"*anyone who wants to can easily replicate your experiments*" Replicate the expe...

jsprogrammer · on Jan 2, 2015

How about, verify the published code (!) even produces the published results?

blackkettle · on Jan 2, 2015

the stuff i work on is in the area of machine learning, so most published work involves one or more well-known data sets.

i would argue that the two are the same in this case.

the lxcs provide all the source code i write [plus of course the compiled version], all third-party libraries, and all scripts used to run and evaluate the experiments, and the data as well, where that is permitted.

it's still not perfect, but for my area, i honestly think it is the best, and most accountable way to do things that i have seen.

mcguire · on Jan 2, 2015

And hopefully one or more not-so-well-known, local data sets to check that the results are actually as claimed?
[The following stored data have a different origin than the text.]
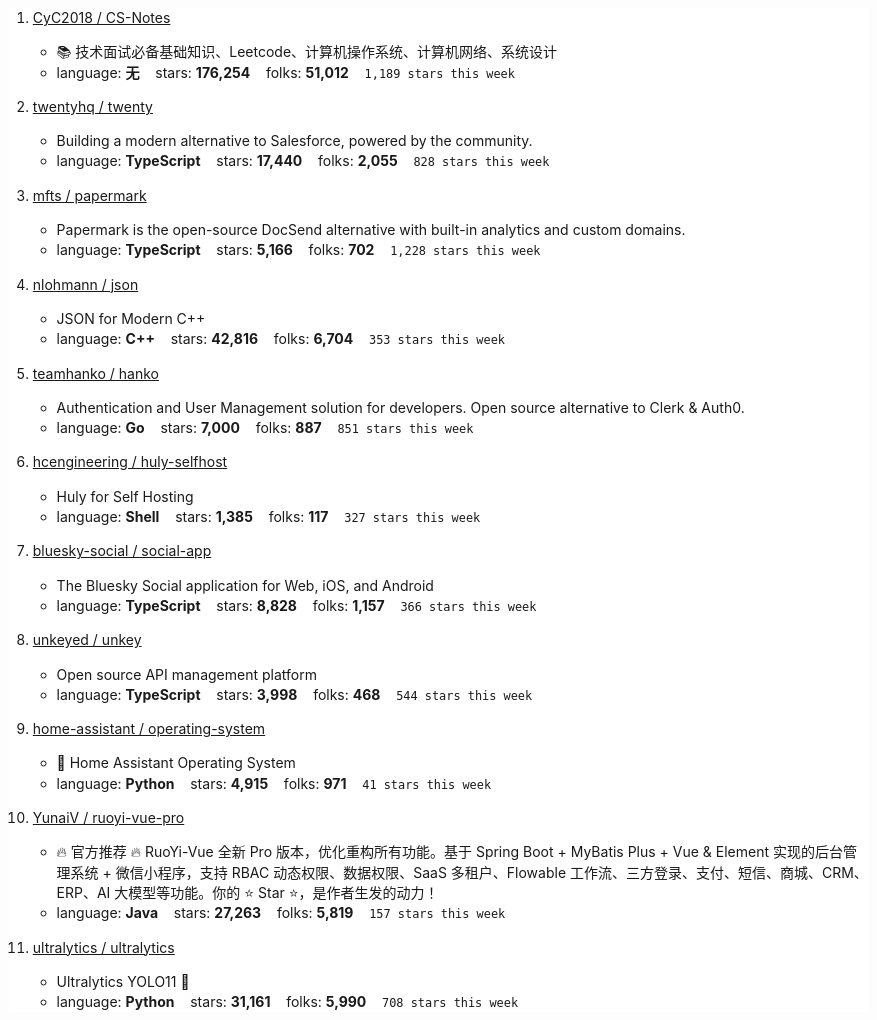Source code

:1. [CyC2018 / CS-Notes](https://github.com/CyC2018/CS-Notes)
    - 📚 技术面试必备基础知识、Leetcode、计算机操作系统、计算机网络、系统设计
    - language: **无** &nbsp;&nbsp; stars: **176,254** &nbsp;&nbsp; folks: **51,012**  &nbsp;&nbsp; `1,189 stars this week`

1. [twentyhq / twenty](https://github.com/twentyhq/twenty)
    - Building a modern alternative to Salesforce, powered by the community.
    - language: **TypeScript** &nbsp;&nbsp; stars: **17,440** &nbsp;&nbsp; folks: **2,055**  &nbsp;&nbsp; `828 stars this week`

1. [mfts / papermark](https://github.com/mfts/papermark)
    - Papermark is the open-source DocSend alternative with built-in analytics and custom domains.
    - language: **TypeScript** &nbsp;&nbsp; stars: **5,166** &nbsp;&nbsp; folks: **702**  &nbsp;&nbsp; `1,228 stars this week`

1. [nlohmann / json](https://github.com/nlohmann/json)
    - JSON for Modern C++
    - language: **C++** &nbsp;&nbsp; stars: **42,816** &nbsp;&nbsp; folks: **6,704**  &nbsp;&nbsp; `353 stars this week`

1. [teamhanko / hanko](https://github.com/teamhanko/hanko)
    - Authentication and User Management solution for developers. Open source alternative to Clerk & Auth0.
    - language: **Go** &nbsp;&nbsp; stars: **7,000** &nbsp;&nbsp; folks: **887**  &nbsp;&nbsp; `851 stars this week`

1. [hcengineering / huly-selfhost](https://github.com/hcengineering/huly-selfhost)
    - Huly for Self Hosting
    - language: **Shell** &nbsp;&nbsp; stars: **1,385** &nbsp;&nbsp; folks: **117**  &nbsp;&nbsp; `327 stars this week`

1. [bluesky-social / social-app](https://github.com/bluesky-social/social-app)
    - The Bluesky Social application for Web, iOS, and Android
    - language: **TypeScript** &nbsp;&nbsp; stars: **8,828** &nbsp;&nbsp; folks: **1,157**  &nbsp;&nbsp; `366 stars this week`

1. [unkeyed / unkey](https://github.com/unkeyed/unkey)
    - Open source API management platform
    - language: **TypeScript** &nbsp;&nbsp; stars: **3,998** &nbsp;&nbsp; folks: **468**  &nbsp;&nbsp; `544 stars this week`

1. [home-assistant / operating-system](https://github.com/home-assistant/operating-system)
    - 🔰 Home Assistant Operating System
    - language: **Python** &nbsp;&nbsp; stars: **4,915** &nbsp;&nbsp; folks: **971**  &nbsp;&nbsp; `41 stars this week`

1. [YunaiV / ruoyi-vue-pro](https://github.com/YunaiV/ruoyi-vue-pro)
    - 🔥 官方推荐 🔥 RuoYi-Vue 全新 Pro 版本，优化重构所有功能。基于 Spring Boot + MyBatis Plus + Vue & Element 实现的后台管理系统 + 微信小程序，支持 RBAC 动态权限、数据权限、SaaS 多租户、Flowable 工作流、三方登录、支付、短信、商城、CRM、ERP、AI 大模型等功能。你的 ⭐️ Star ⭐️，是作者生发的动力！
    - language: **Java** &nbsp;&nbsp; stars: **27,263** &nbsp;&nbsp; folks: **5,819**  &nbsp;&nbsp; `157 stars this week`

1. [ultralytics / ultralytics](https://github.com/ultralytics/ultralytics)
    - Ultralytics YOLO11 🚀
    - language: **Python** &nbsp;&nbsp; stars: **31,161** &nbsp;&nbsp; folks: **5,990**  &nbsp;&nbsp; `708 stars this week`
blackkettle · on Jan 3, 2015

well, the idea is that you should be able to run any data set you have, and get good results relative to other solutions. but that is an open question with any research.

the point of the docker/lxc aspect is to provide a simple working environment to facilitate replication and validation.
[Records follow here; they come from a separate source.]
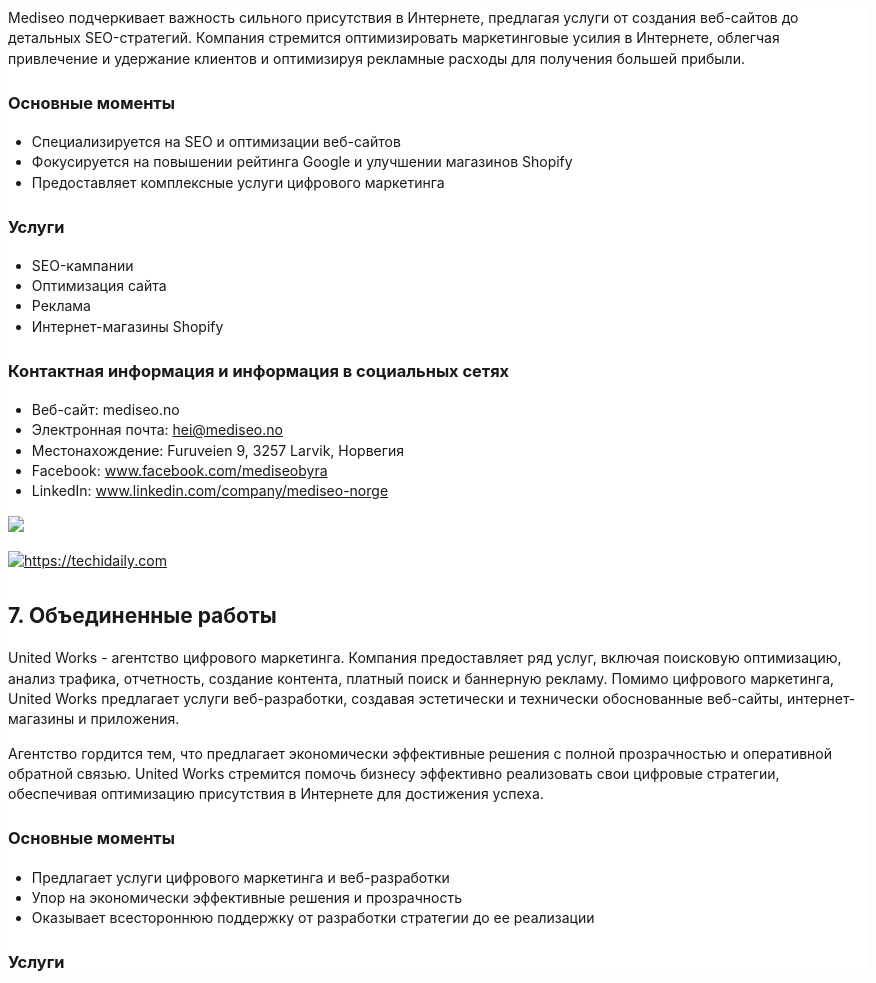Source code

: Mediseo подчеркивает важность сильного присутствия в Интернете, предлагая услуги от создания веб-сайтов до детальных SEO-стратегий. Компания стремится оптимизировать маркетинговые усилия в Интернете, облегчая привлечение и удержание клиентов и оптимизируя рекламные расходы для получения большей прибыли.

### Основные моменты

* Специализируется на SEO и оптимизации веб-сайтов
* Фокусируется на повышении рейтинга Google и улучшении магазинов Shopify
* Предоставляет комплексные услуги цифрового маркетинга

### Услуги

* SEO-кампании
* Оптимизация сайта
* Реклама
* Интернет-магазины Shopify

### Контактная информация и информация в социальных сетях

* Веб-сайт: mediseo.no
* Электронная почта: hei@mediseo.no
* Местонахождение: Furuveien 9, 3257 Larvik, Норвегия
* Facebook: www.facebook.com/mediseobyra
* LinkedIn: www.linkedin.com/company/mediseo-norge

![](https://www.link-assistant.com/articles/wp-content/uploads/2024/08/United-Works.png)


<a href="https://appsumo.8odi.net/c/5597632/2123727/7443" target="_top" id="2123727">
  <img src="//a.impactradius-go.com/display-ad/7443-2123727" border="0" alt="https://techidaily.com" width="728" height="90"/>
</a>
<img height="0" width="0" src="https://appsumo.8odi.net/i/5597632/2123727/7443" style="position:absolute;visibility:hidden;" border="0" />


## 7\. Объединенные работы

United Works - агентство цифрового маркетинга. Компания предоставляет ряд услуг, включая поисковую оптимизацию, анализ трафика, отчетность, создание контента, платный поиск и баннерную рекламу. Помимо цифрового маркетинга, United Works предлагает услуги веб-разработки, создавая эстетически и технически обоснованные веб-сайты, интернет-магазины и приложения.

Агентство гордится тем, что предлагает экономически эффективные решения с полной прозрачностью и оперативной обратной связью. United Works стремится помочь бизнесу эффективно реализовать свои цифровые стратегии, обеспечивая оптимизацию присутствия в Интернете для достижения успеха.

### Основные моменты

* Предлагает услуги цифрового маркетинга и веб-разработки
* Упор на экономически эффективные решения и прозрачность
* Оказывает всестороннюю поддержку от разработки стратегии до ее реализации

### Услуги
so in comparison to the status quo, which is basically 'write a paper, include some high level equations, and results', i think this is a step forward in a better direction.

Fomite · on Jan 2, 2015

+1 for this. There is so much more to repeatability beyond "When I click run, does it give me the same number again?"

Blahah · on Jan 2, 2015

if it's an entirely computational experiment, which is not uncommon, then 'replicate the experiments' is correct.

mcguire · on Jan 2, 2015

I tend to worry that an error in the code will be baked into the theory for generations.

I don't deal with much scientific code myself, but at one point I dealt with a proof-of-concept cryptographic library from a reasonably well-respected researcher. The code behaved correctly from the outside, but when I dug into it, deviated wildly from the published specification.

forgottenpass · on Jan 2, 2015

Recent Eurpoean economic policy was based on a paper that relied on an Excel formula error http://theconversation.com/economists-an-excel-error-and-the...

It only lasted a few years, but I find the idea of exiting long lasting research founded on bad code a to be very real possibility.